The roster looks much the same, with only some minor tinkering. Hazen and Lovullo said that with top players coming back from injuries, they believe there is a nucleus of a contender, if the pitching can be straightened out.

Here are some things to consider when the Diamondbacks open spring training:

NEW LOOK: The spring will be Lovullo's first chance to put his stamp on the team, the style of play, the attitude he hopes to bring.
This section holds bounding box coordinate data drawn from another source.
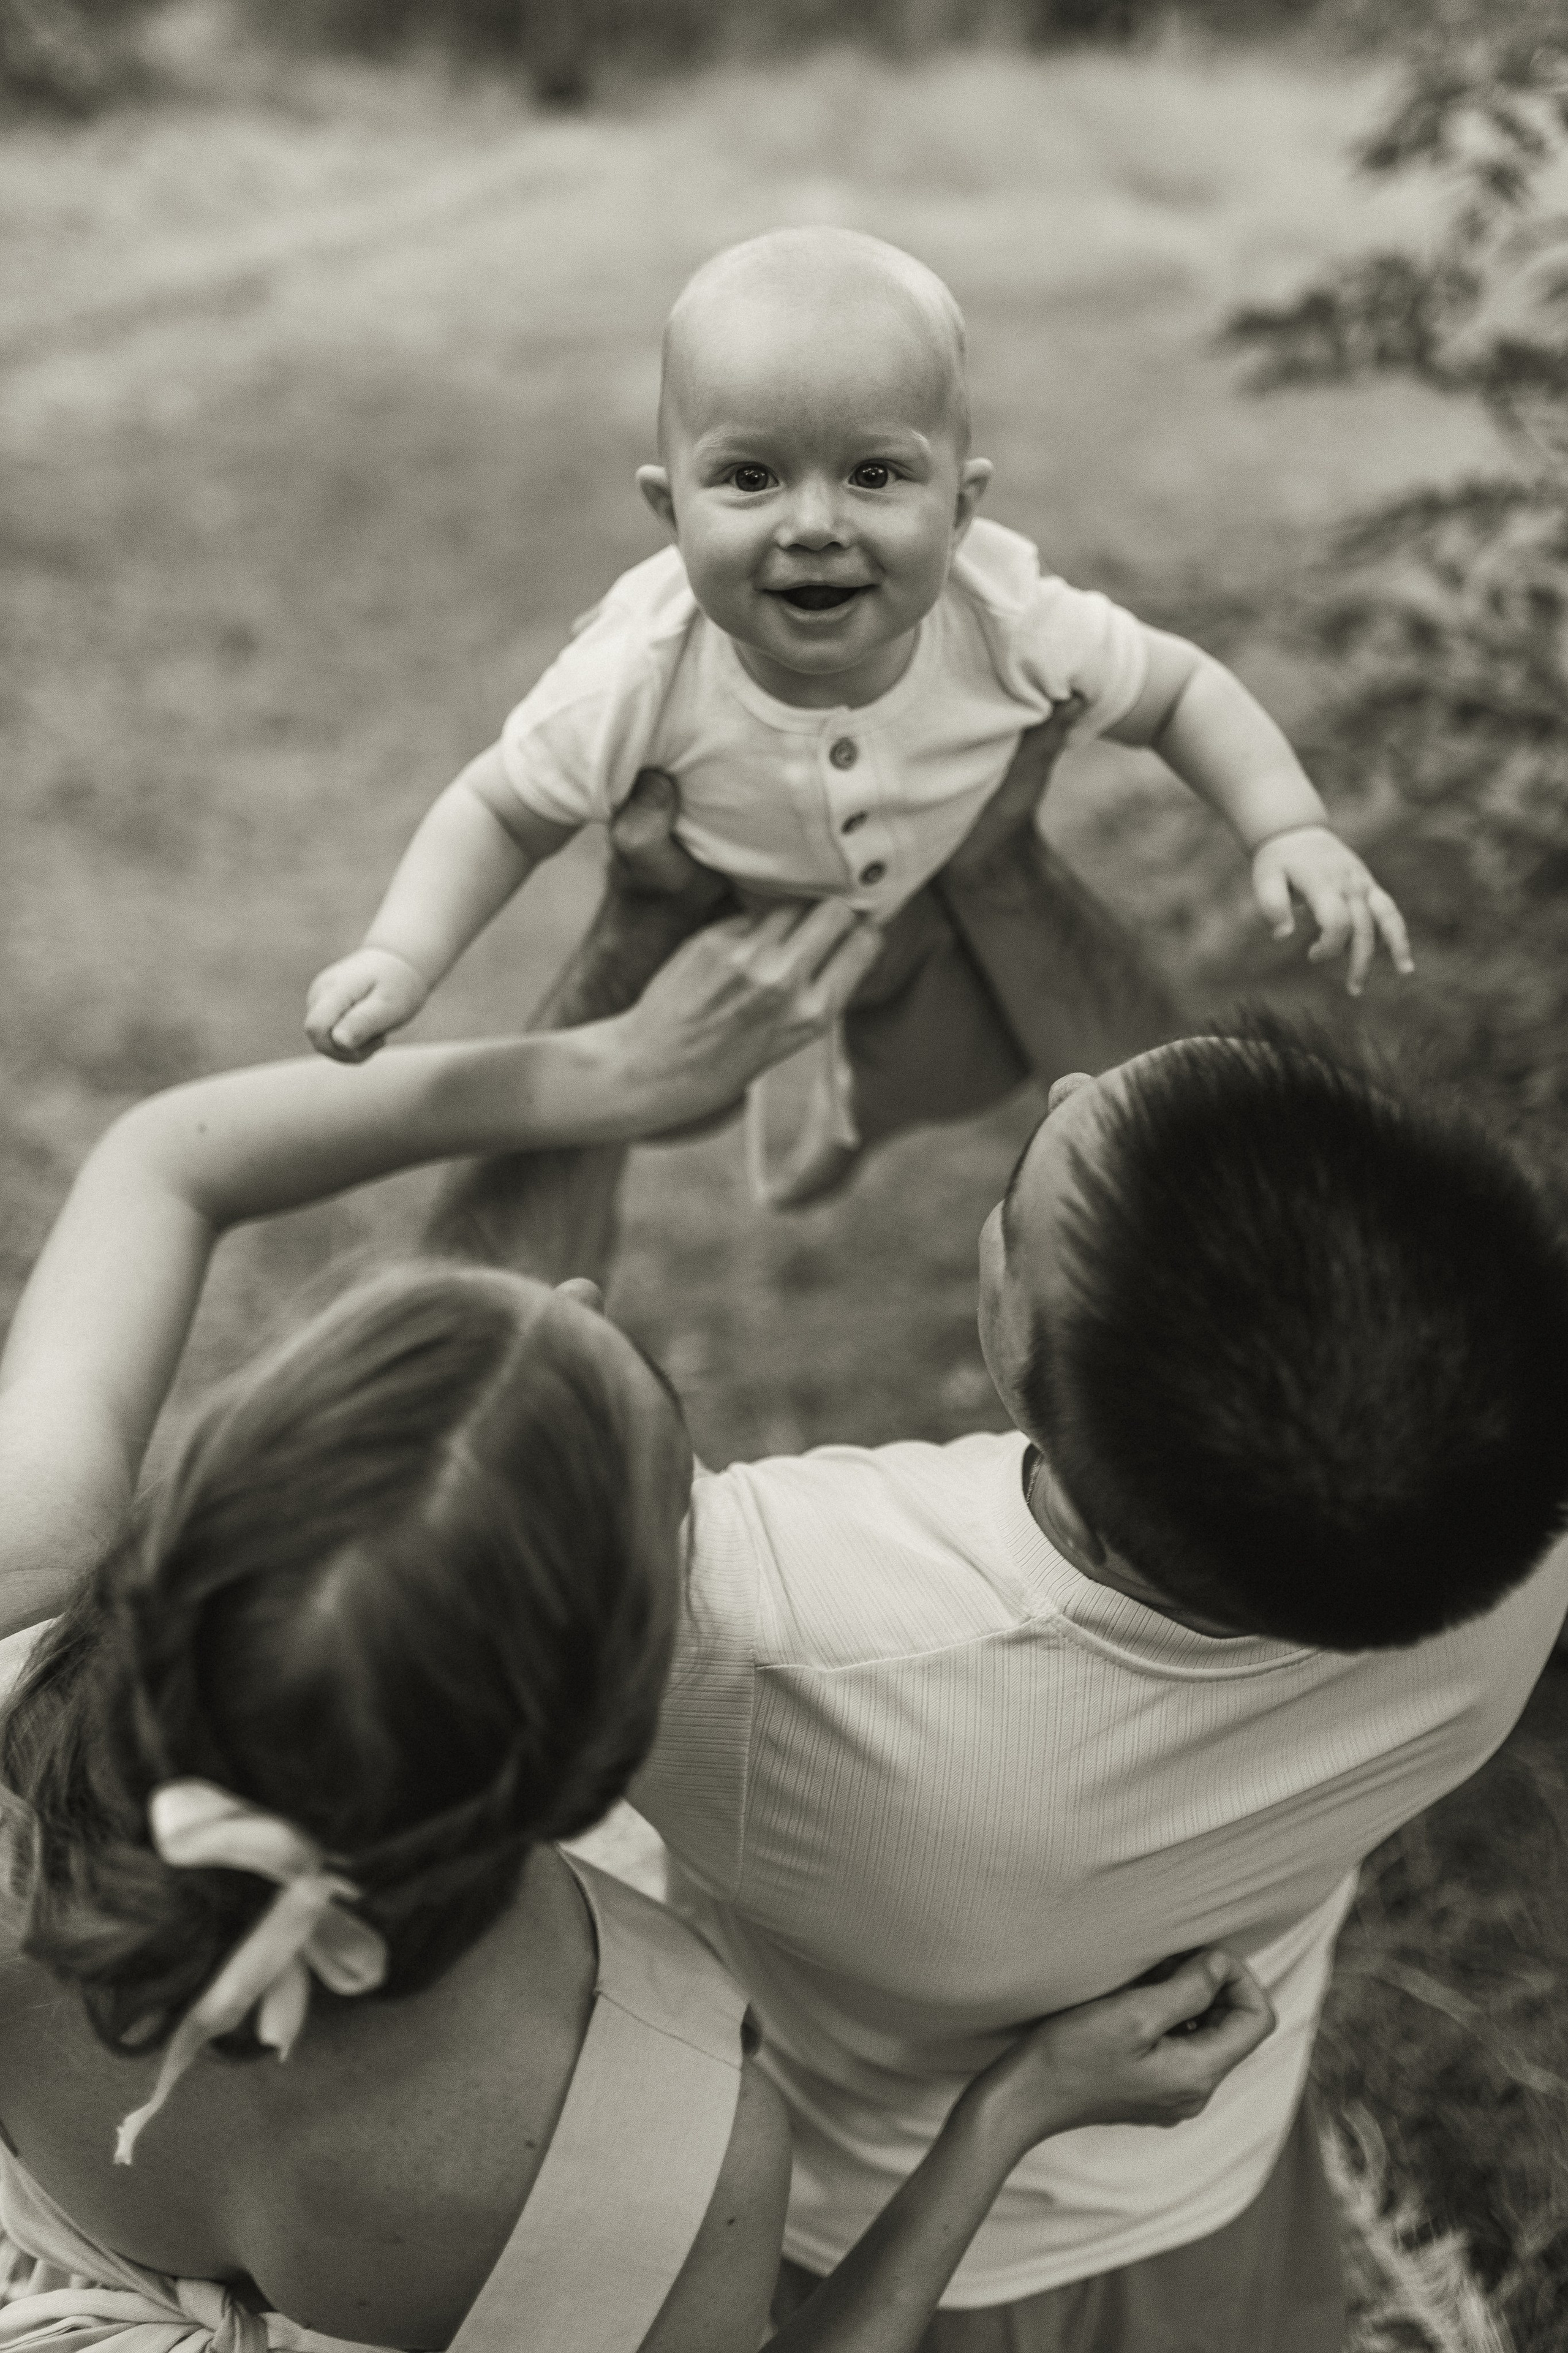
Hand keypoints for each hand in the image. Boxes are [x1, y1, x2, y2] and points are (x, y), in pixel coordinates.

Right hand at [304, 948, 429, 1062]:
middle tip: (381, 1037)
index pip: (315, 1028)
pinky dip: (351, 1041)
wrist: (396, 963)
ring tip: (377, 1030)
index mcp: (335, 989)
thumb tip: (338, 1041)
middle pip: (319, 1041)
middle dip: (351, 1051)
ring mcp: (317, 999)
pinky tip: (368, 1028)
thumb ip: (363, 1022)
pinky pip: (330, 1037)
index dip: (339, 1046)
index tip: (372, 1038)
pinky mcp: (322, 1007)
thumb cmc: (397, 984)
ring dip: (353, 1048)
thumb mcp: (389, 1005)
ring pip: (325, 1043)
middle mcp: (319, 993)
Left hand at [610, 898, 883, 1131]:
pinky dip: (751, 923)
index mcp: (811, 1014)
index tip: (854, 930)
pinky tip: (737, 947)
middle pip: (833, 911)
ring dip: (790, 912)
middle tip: (818, 920)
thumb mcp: (787, 1041)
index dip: (861, 932)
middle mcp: (784, 981)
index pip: (863, 944)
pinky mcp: (712, 939)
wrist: (653, 1070)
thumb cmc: (721, 1064)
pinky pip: (750, 914)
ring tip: (776, 933)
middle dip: (831, 912)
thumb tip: (844, 940)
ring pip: (791, 903)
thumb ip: (816, 993)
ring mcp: (747, 956)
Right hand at [963, 1950, 1274, 2159]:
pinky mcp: (1151, 2090)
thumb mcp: (1133, 2013)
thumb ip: (1188, 1990)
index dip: (1239, 1977)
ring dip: (1189, 1997)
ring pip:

This isn't Lovullo's first stint as field boss. He filled in as interim manager when John Farrell underwent cancer treatment late in the 2015 season.

The biggest offseason move was a trade that sent second baseman Jean Segura, who led the league in hits last season, and outfielder Mitch Haniger to Seattle for right-handed starter Taijuan Walker and shortstop Ketel Marte.

And the team signed two catchers - Chris Iannetta and Jeff Mathis - after letting Welington Castillo go.

In need of a closer, Arizona signed Fernando Rodney, who will turn 40 before the season starts.

ROOKIES TO WATCH: No rookie is likely to crack the opening-day roster, but there is a youngster to keep an eye on in the minors.

Left-handed starter Tony Banda is probably the top prospect in Arizona's depleted minor league system. He came to the Diamondbacks as part of the deal that sent Gerardo Parra to Milwaukee in 2014.

Banda, 23, split time between Double-A Mobile and Triple-A Reno last season, going a combined 10-6 with a 2.88 ERA.

THEY'RE SET: Center fielder A.J. Pollock and right fielder David Peralta are back from injuries and that should make the outfield set, with Yasmany Tomas in left field.

The Diamondbacks especially missed Pollock, a 2015 All-Star who fractured a wrist sliding into home plate in a preseason game two days before the opener last year.

Of course, Arizona also has one of baseball's best in first baseman Paul Goldschmidt.

THEY'RE NOT: The Diamondbacks had perhaps the worst rotation in the game last season. Zack Greinke, signed to that six-year, $206 million contract, staggered out of the gate, was brilliant for one stretch but battled injuries most of the season.

The real problems, though, are behind Greinke. Shelby Miller is coming off a horrible season after Arizona gave up two top prospects, including No. 1 pick Dansby Swanson, to get him from Atlanta. Miller was 3-12 with a 6.15 ERA.

Left-hander Patrick Corbin, coming off Tommy John surgery, was nowhere near the pitcher he had been before the injury and eventually was demoted to the bullpen. But there was a ray of hope when Corbin finished strong in his last few appearances.

Arizona is counting on the hard-throwing Walker to fill a rotation spot and improve on his consistency.

And left-hander Robbie Ray is intriguing. He was 8-15 with a 4.90 ERA but struck out 218 in 173 1-3 innings.

ON DECK: The Diamondbacks' spring training facility across a highway from a resort-casino is one of the best in Arizona and fans can expect to see the new skipper go with an array of combinations in the early spring training games to gauge the talent for himself.